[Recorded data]
*** Block opens ***

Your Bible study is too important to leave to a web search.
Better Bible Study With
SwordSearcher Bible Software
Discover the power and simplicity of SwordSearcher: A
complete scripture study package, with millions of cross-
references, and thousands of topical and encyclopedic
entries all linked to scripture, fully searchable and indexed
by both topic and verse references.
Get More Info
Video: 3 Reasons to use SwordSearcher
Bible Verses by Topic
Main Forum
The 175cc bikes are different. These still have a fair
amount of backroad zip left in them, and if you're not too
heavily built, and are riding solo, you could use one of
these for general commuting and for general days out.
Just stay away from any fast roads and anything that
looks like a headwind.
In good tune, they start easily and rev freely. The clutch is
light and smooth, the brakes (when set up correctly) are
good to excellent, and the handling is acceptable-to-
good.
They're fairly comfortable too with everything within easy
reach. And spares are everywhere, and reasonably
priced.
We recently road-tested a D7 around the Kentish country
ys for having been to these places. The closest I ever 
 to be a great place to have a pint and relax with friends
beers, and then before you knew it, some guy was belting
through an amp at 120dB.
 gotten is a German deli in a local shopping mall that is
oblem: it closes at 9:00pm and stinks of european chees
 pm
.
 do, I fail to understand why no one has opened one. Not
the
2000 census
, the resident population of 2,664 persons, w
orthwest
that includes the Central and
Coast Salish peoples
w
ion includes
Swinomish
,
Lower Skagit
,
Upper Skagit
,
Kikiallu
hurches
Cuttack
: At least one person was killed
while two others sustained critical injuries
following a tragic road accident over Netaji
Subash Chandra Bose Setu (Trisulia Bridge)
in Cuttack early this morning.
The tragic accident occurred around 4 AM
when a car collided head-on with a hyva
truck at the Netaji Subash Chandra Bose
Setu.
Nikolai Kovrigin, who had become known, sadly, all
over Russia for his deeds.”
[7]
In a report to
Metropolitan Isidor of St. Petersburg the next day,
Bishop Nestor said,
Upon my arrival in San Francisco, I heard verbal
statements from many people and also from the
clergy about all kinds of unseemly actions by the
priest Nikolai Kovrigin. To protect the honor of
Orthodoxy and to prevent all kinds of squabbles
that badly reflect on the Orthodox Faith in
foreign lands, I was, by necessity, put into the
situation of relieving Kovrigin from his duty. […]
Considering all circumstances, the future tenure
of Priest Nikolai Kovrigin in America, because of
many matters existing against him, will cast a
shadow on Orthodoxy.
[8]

*** Block closes ***

Required work
Which lines of the records hold the string "have"? Copy each one.

Completed exercise
The 175cc bikes are different. These still have a fair
 to be a great place to have a pint and relax with friends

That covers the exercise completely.